For the listing below, return the line containing "[38,42,123,63] Python ->", the line containing "[38,486,219,508] [38,532,104,548] [38,559,90,571]", and all lines in between, exactly as written and nothing else.

> **Given records**:

★ ★ ★

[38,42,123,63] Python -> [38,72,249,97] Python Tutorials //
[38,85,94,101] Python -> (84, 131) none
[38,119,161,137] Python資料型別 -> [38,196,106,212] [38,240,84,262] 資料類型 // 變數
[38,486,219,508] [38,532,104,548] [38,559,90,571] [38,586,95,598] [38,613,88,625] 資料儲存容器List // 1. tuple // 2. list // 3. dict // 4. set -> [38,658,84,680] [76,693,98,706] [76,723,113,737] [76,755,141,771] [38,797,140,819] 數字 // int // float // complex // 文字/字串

★ ★ ★

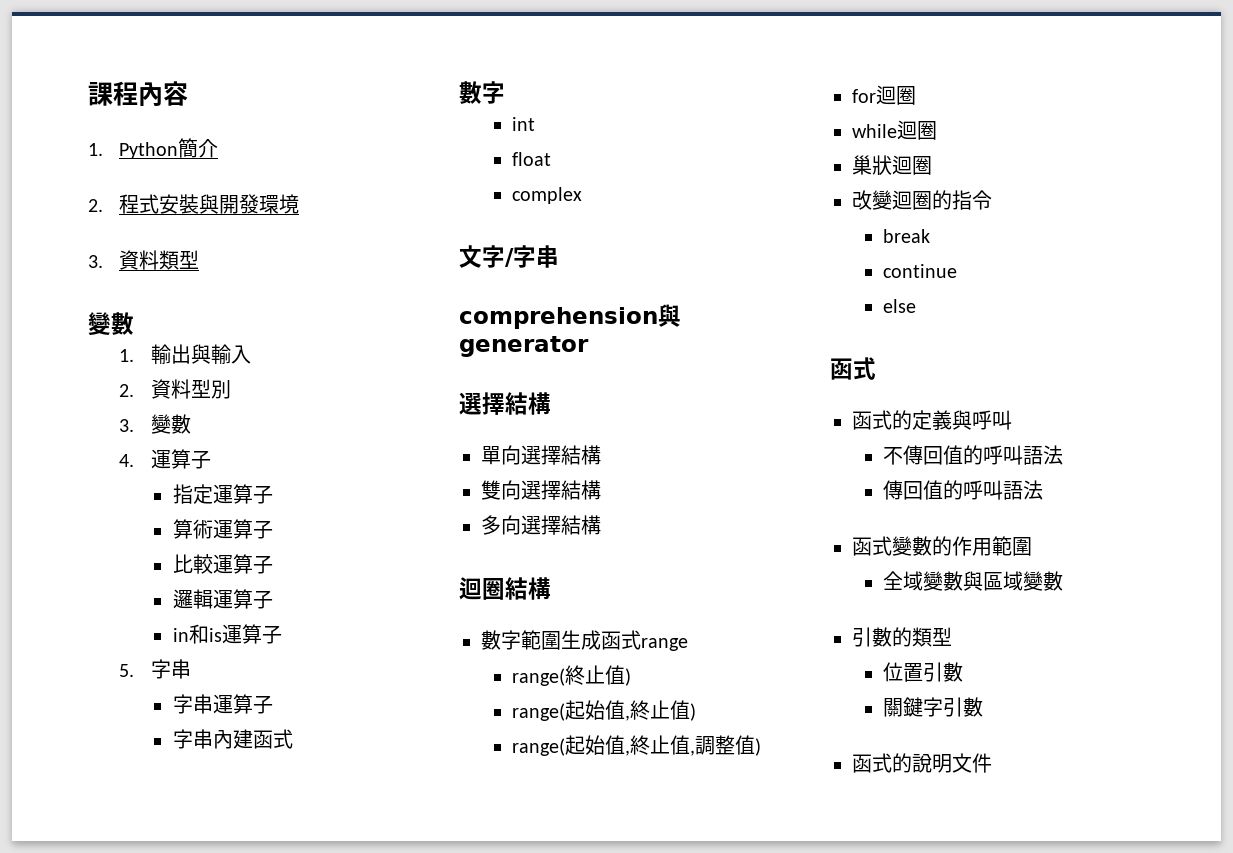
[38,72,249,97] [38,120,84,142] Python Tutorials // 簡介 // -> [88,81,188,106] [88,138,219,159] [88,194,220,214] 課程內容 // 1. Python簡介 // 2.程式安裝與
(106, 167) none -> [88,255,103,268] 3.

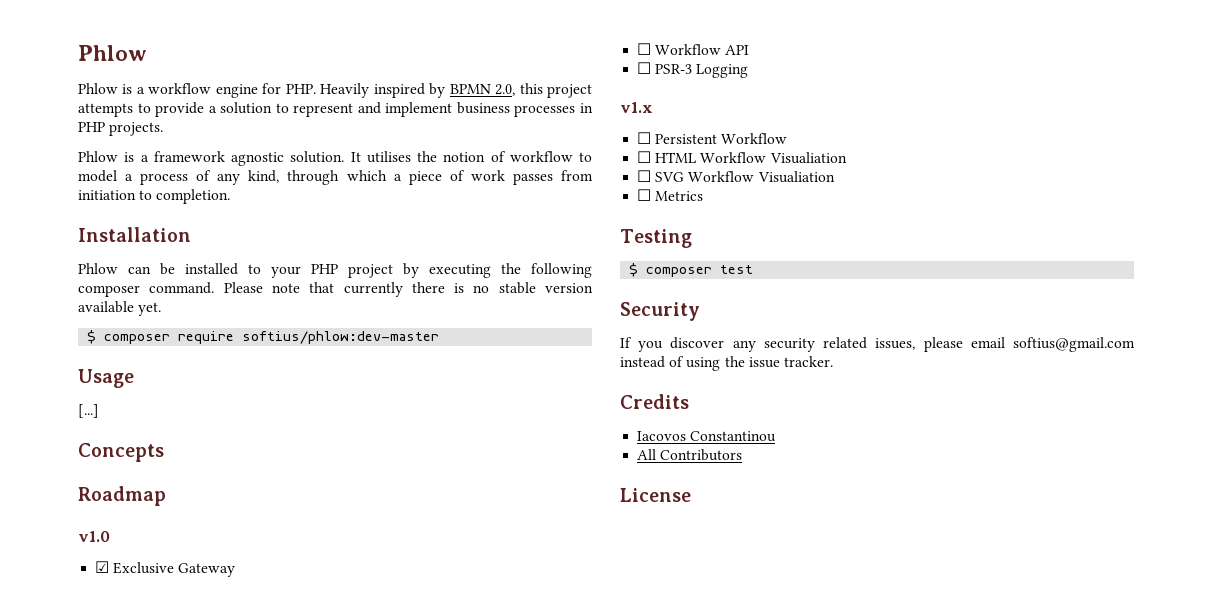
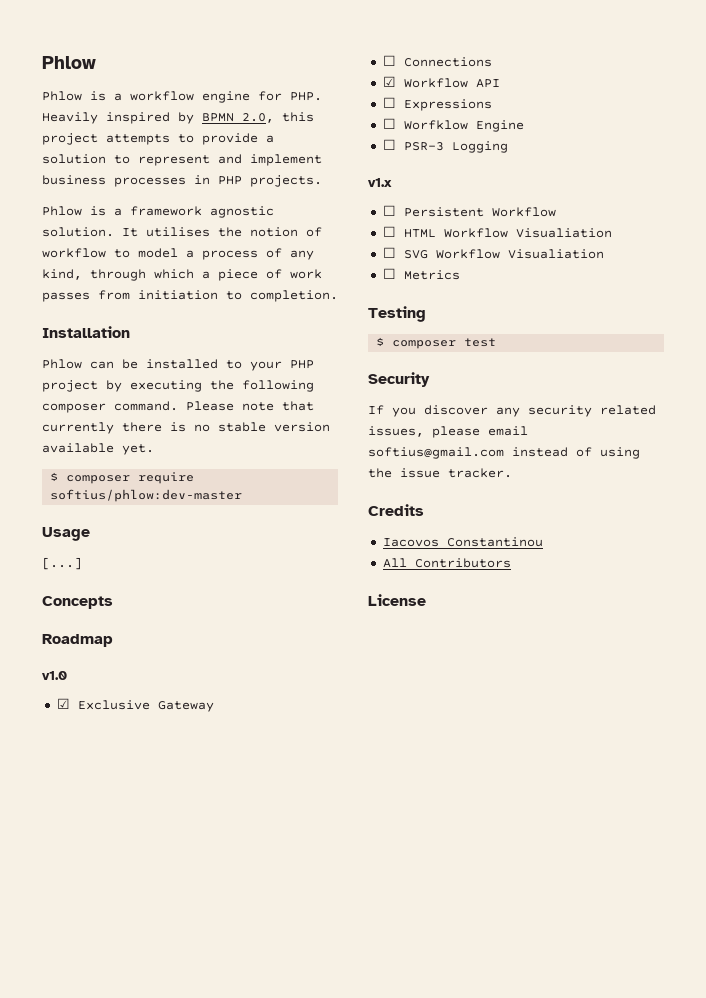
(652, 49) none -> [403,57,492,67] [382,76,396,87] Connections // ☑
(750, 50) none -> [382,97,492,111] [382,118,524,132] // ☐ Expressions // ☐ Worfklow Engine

★ ★ ★

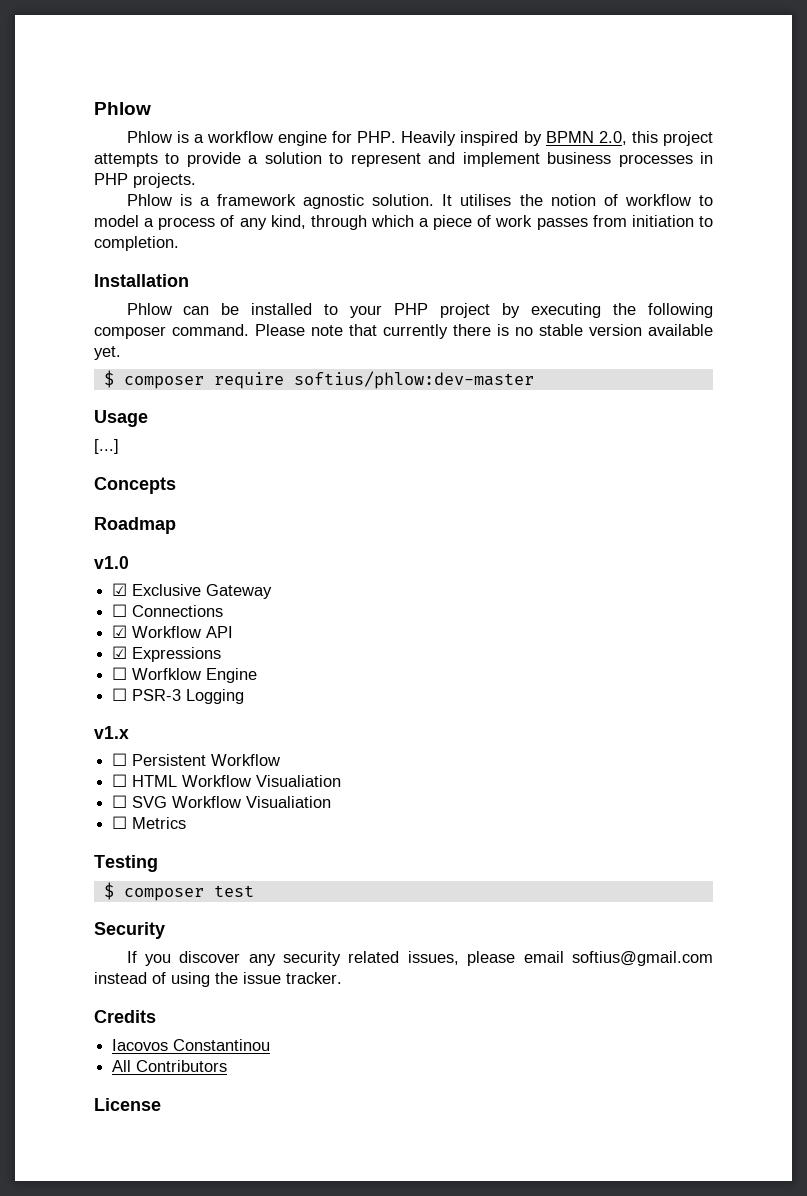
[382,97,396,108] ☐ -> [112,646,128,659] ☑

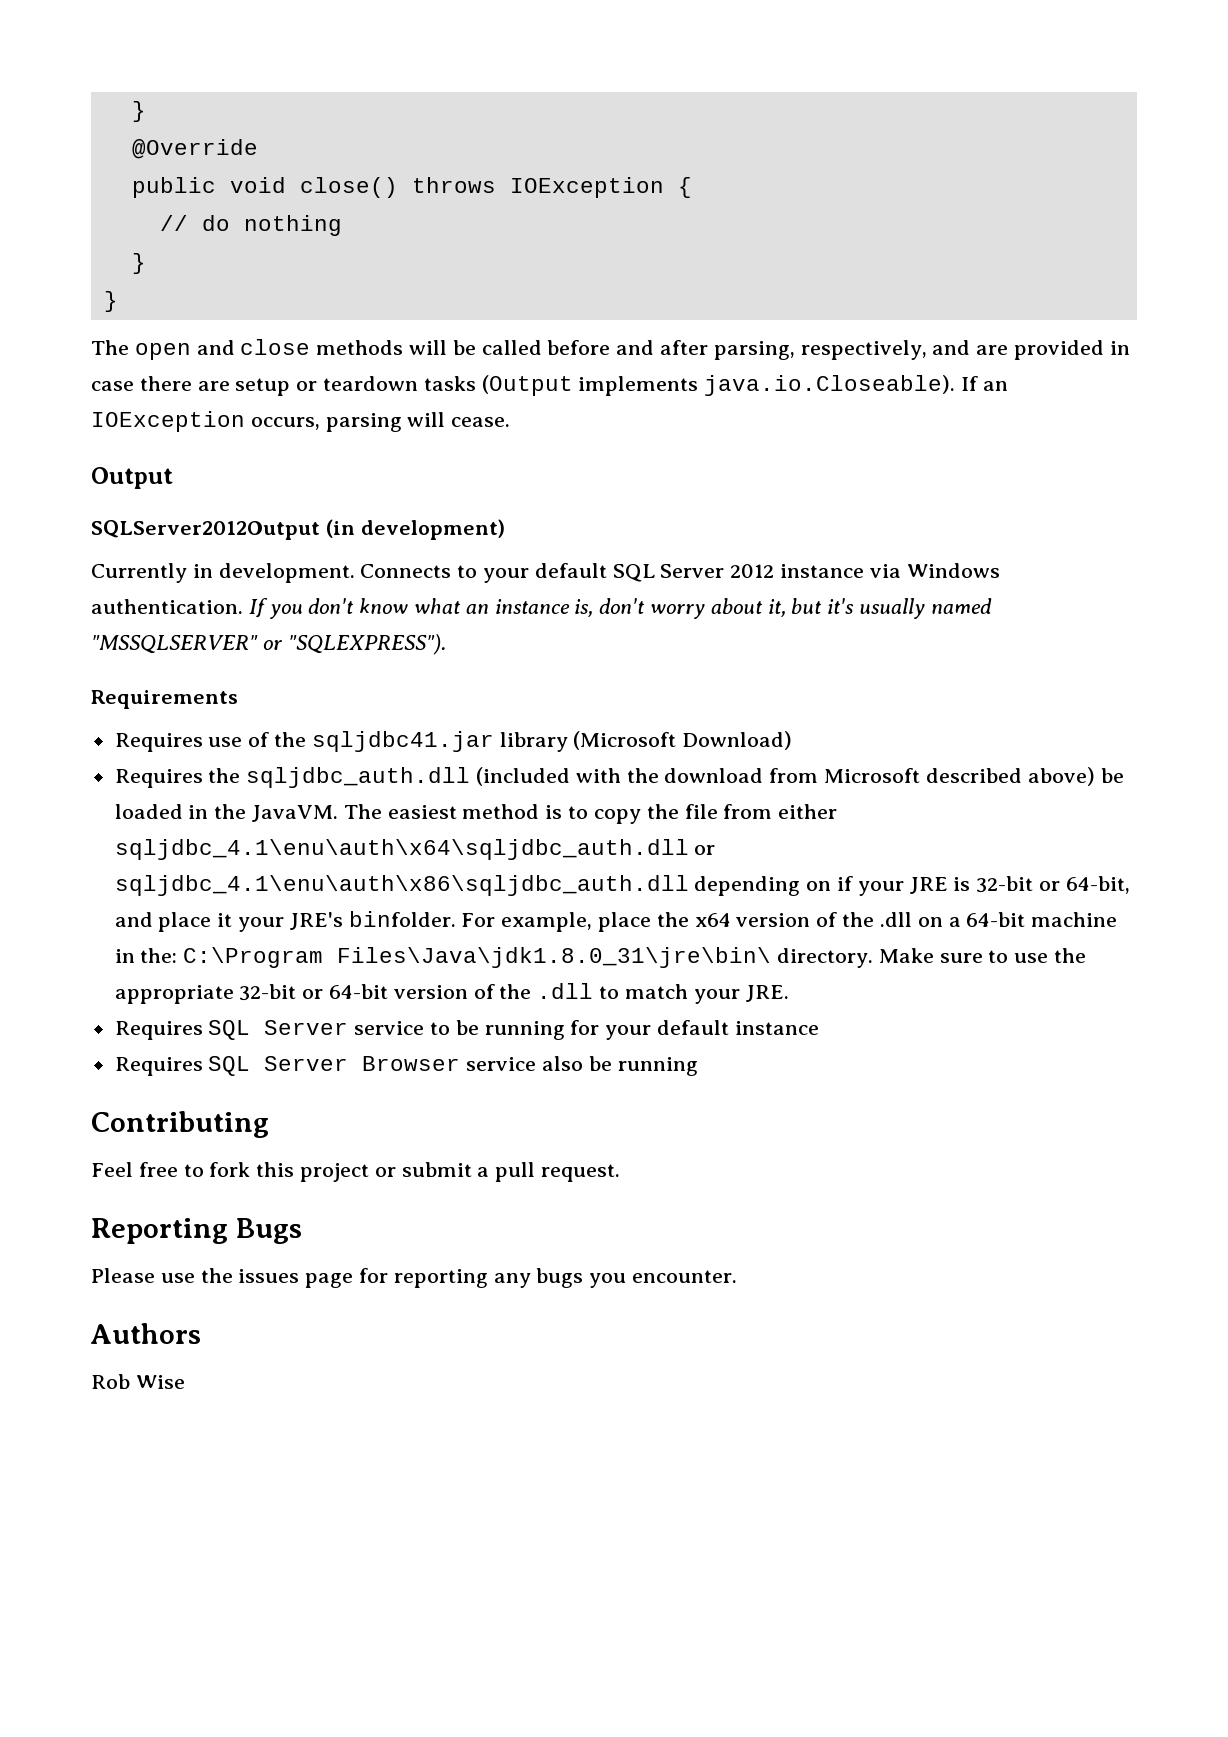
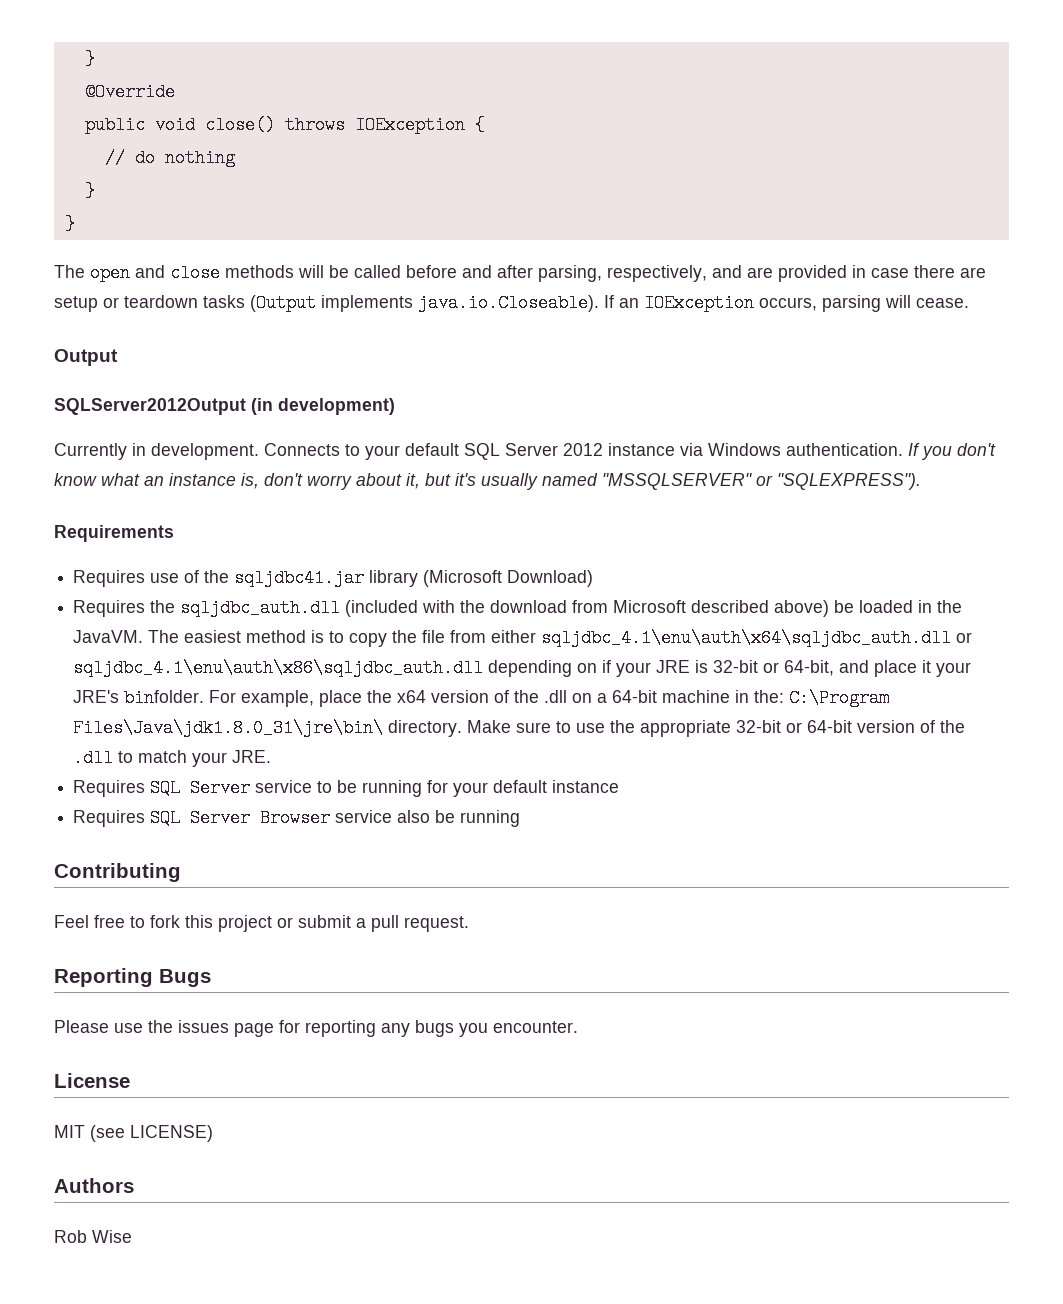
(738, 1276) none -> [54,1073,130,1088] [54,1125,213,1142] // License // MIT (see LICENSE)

★ ★ ★

> **Final answer**:
[38,42,123,63] Python -> [38,72,249,97] Python Tutorials //
[38,85,94,101] Python -> (84, 131) none
[38,119,161,137] Python資料型別 -> [38,196,106,212] [38,240,84,262] 資料類型 // 變數
[38,486,219,508] [38,532,104,548] [38,559,90,571] [38,586,95,598] [38,613,88,625] 資料儲存容器List // 1. tuple // 2. list // 3. dict // 4. set -> [38,658,84,680] [76,693,98,706] [76,723,113,737] [76,755,141,771] [38,797,140,819] 數字 // int // float // complex // 文字/字串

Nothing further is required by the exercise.